Activity:
Pull out every line of the data that contains the word "difference", treating uppercase and lowercase as different.

Material supplied:
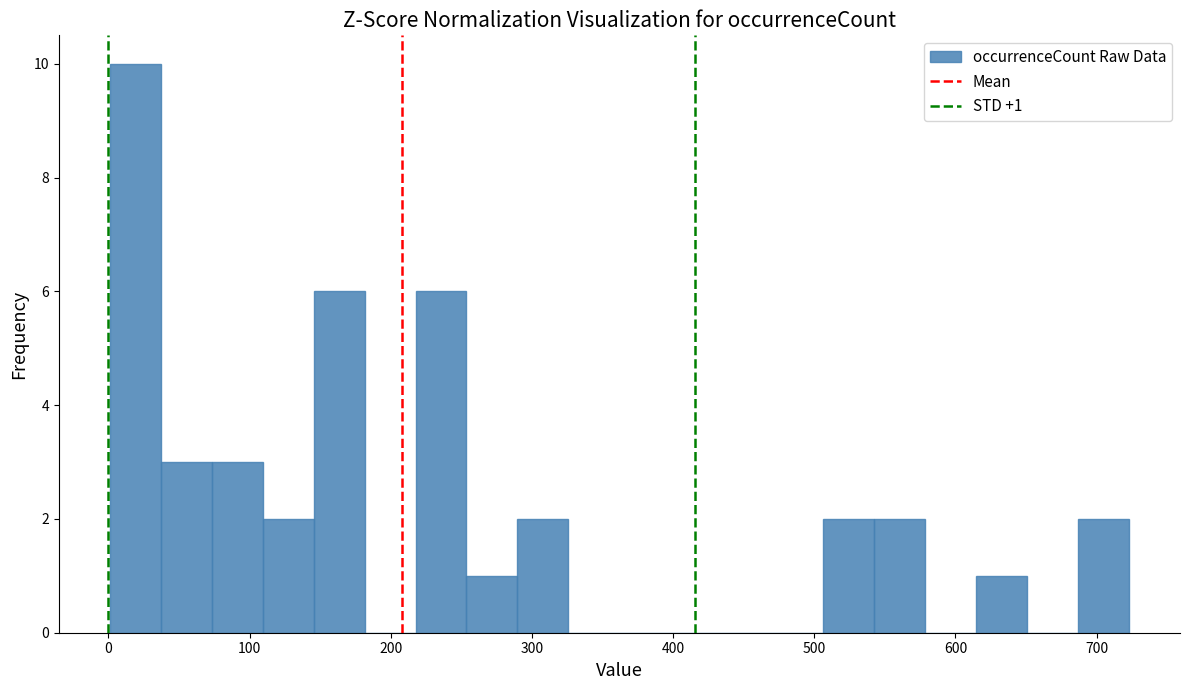

Around what value on the x-axis is the tallest bar? Give the approximate position of its centre, as read against the axis.

20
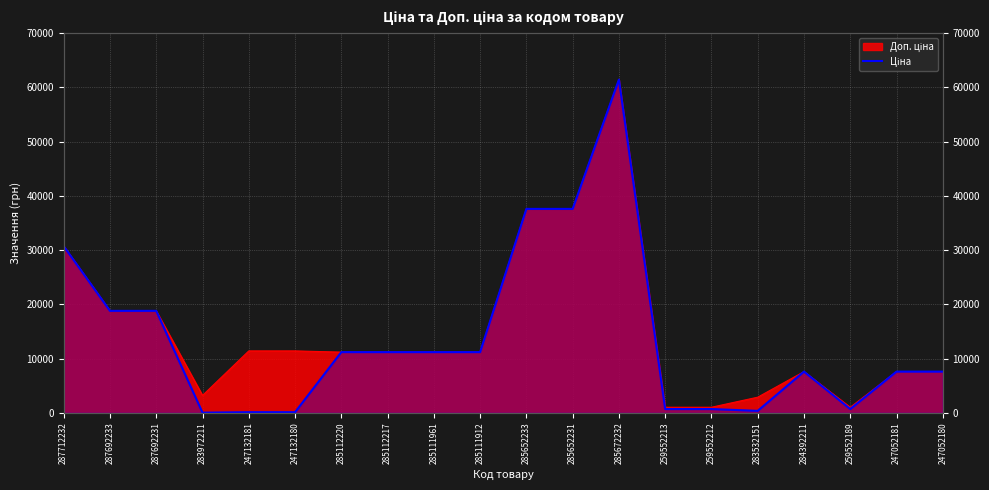

What is the minimum value shown in the chart?

32.0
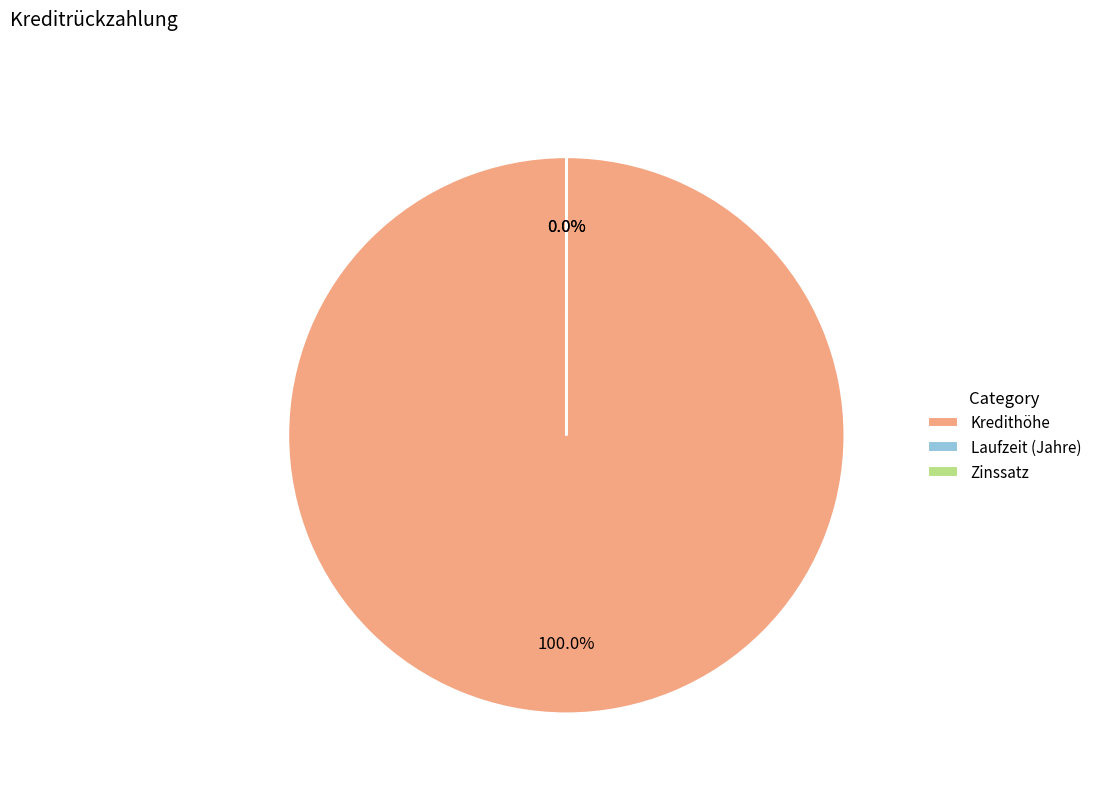

Which category has the biggest portion of the pie?

Kredithöhe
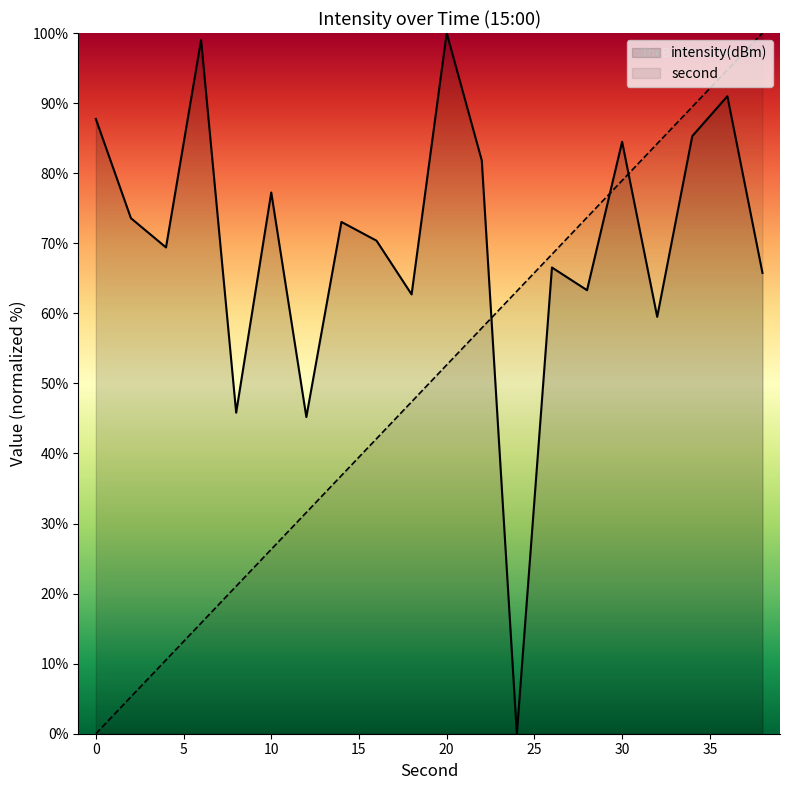

The intensity series shows 33.1 at 34. True or false?

False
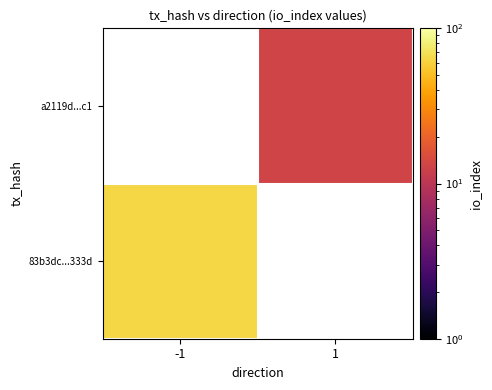

True or false: 83b3dc...333d has a value of 63.0 at -1.

True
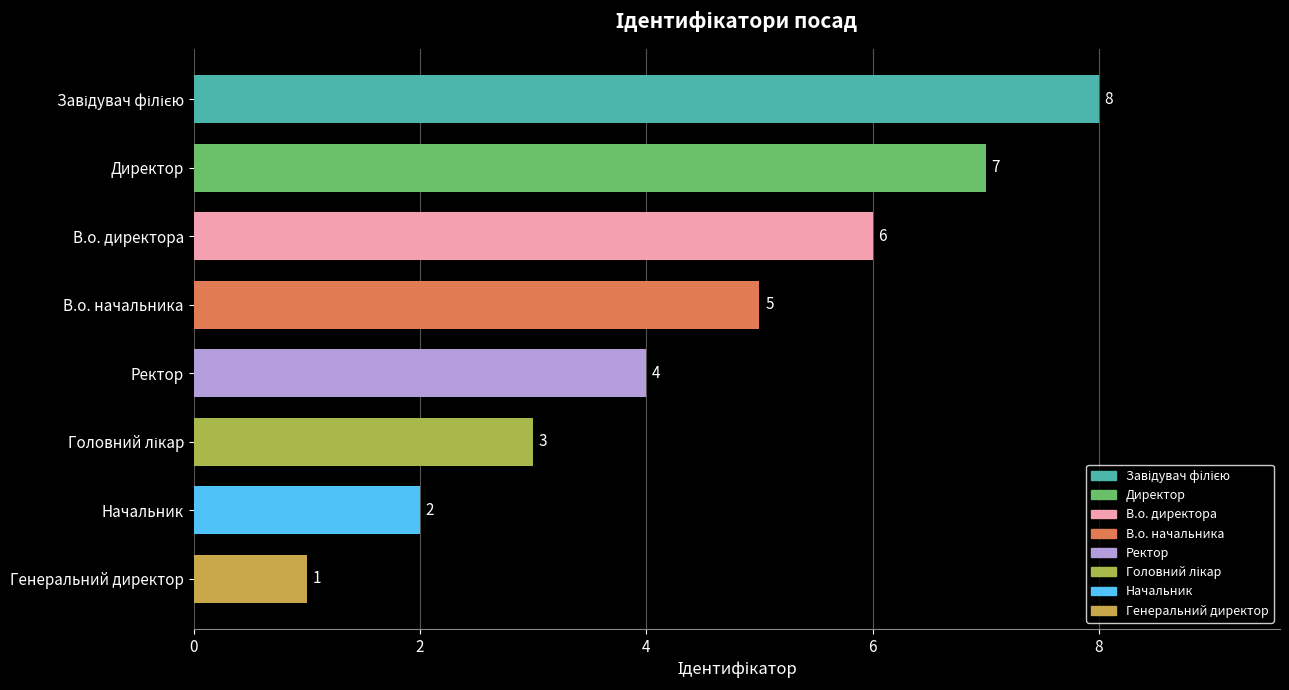

How many values are between 3 and 7?

5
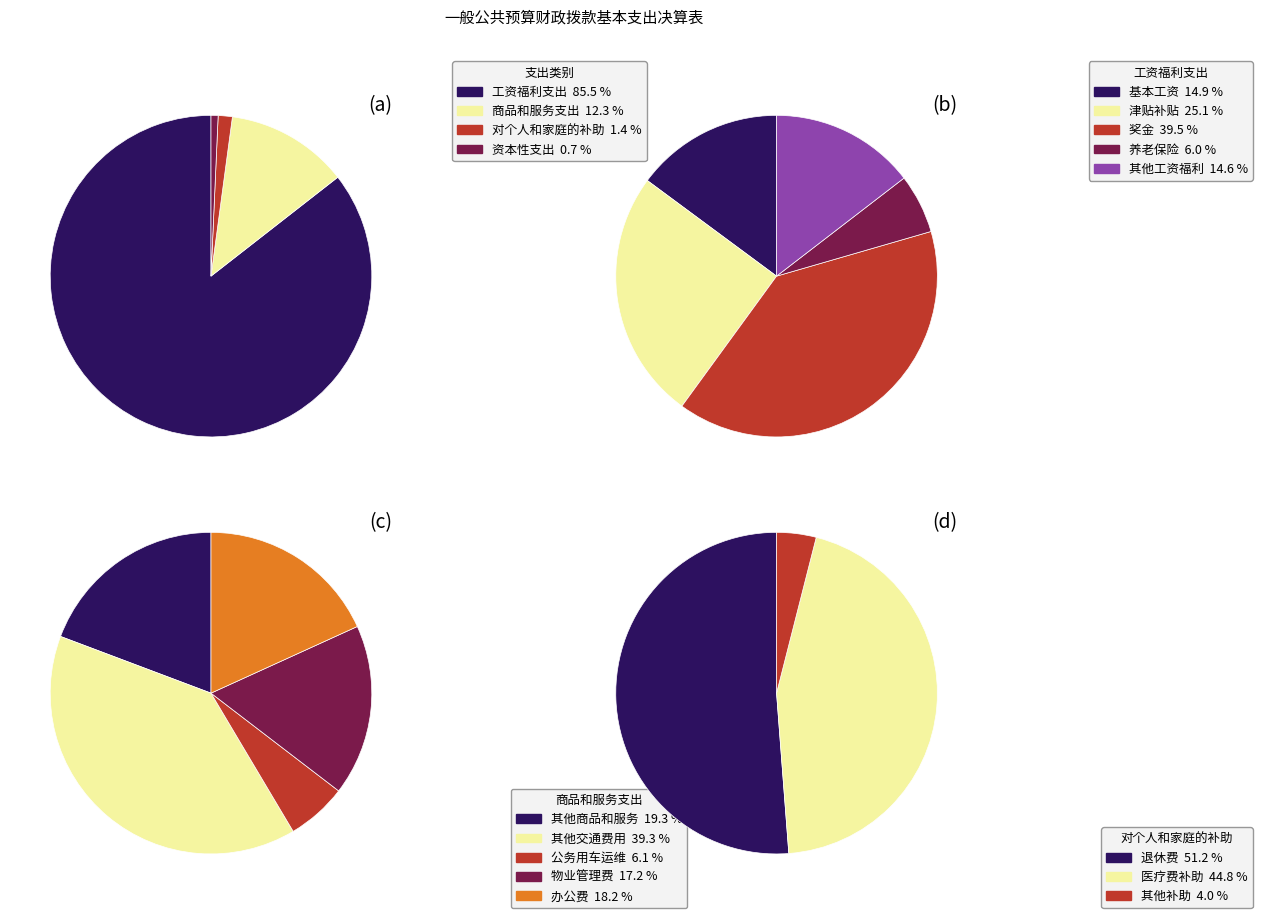

Does any single category account for the majority?

Yes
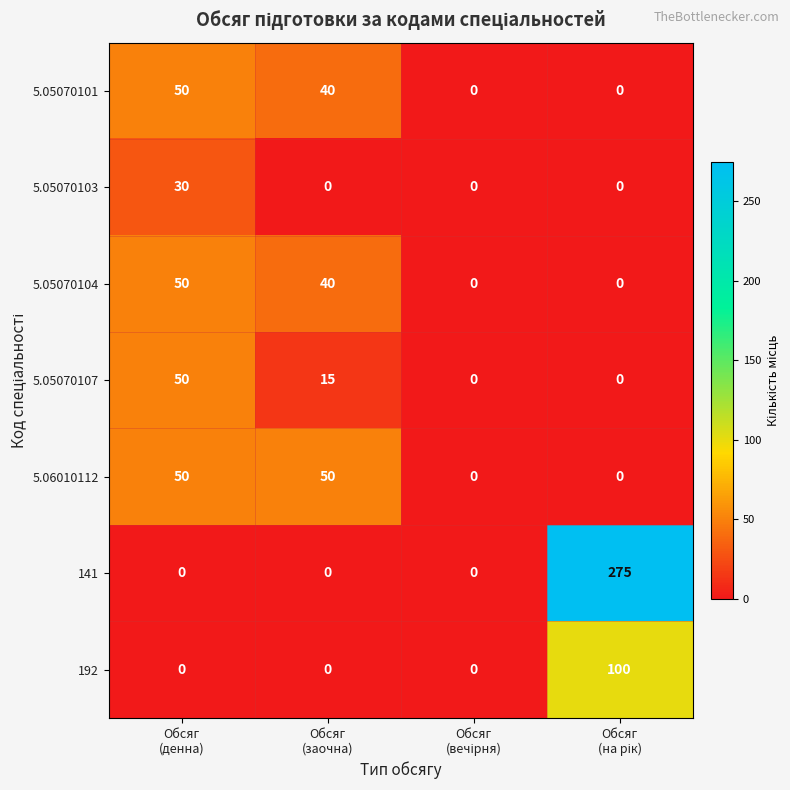

What is the highest value of the 5.05070101 series?

50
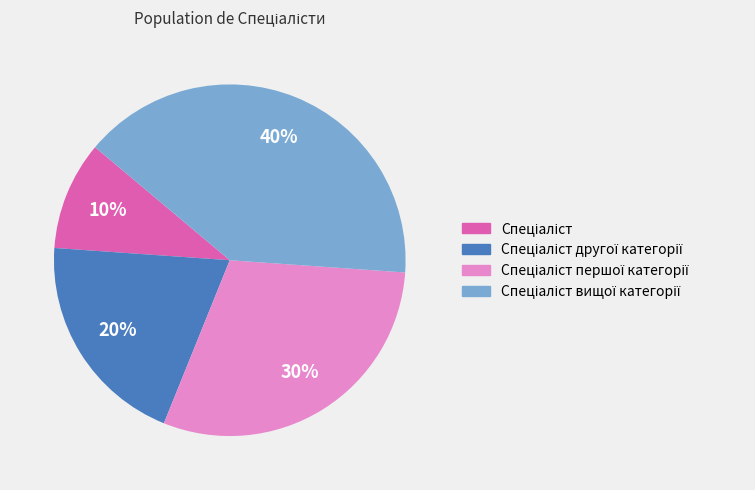

To the nearest percent, what is the difference between the largest and smallest slice percentages?

30%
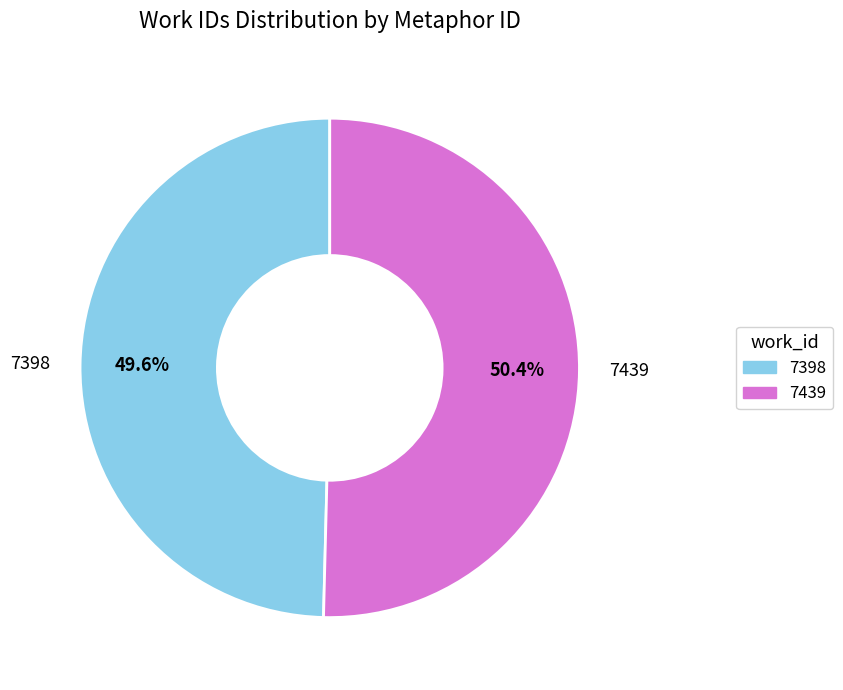

To the nearest percent, what is the difference between the 7398 and 7439 slice percentages?

1%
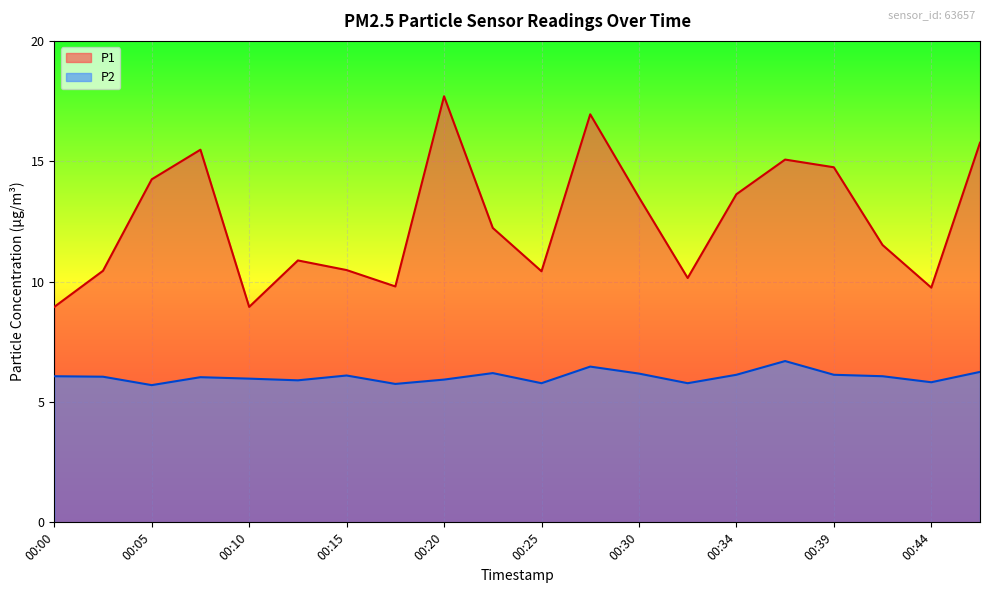

True or false: P2 and P1 cross at least once.

False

Reply:
To the nearest percent, what is the difference between the largest and smallest slice percentages?
To the nearest percent, what is the difference between the 7398 and 7439 slice percentages?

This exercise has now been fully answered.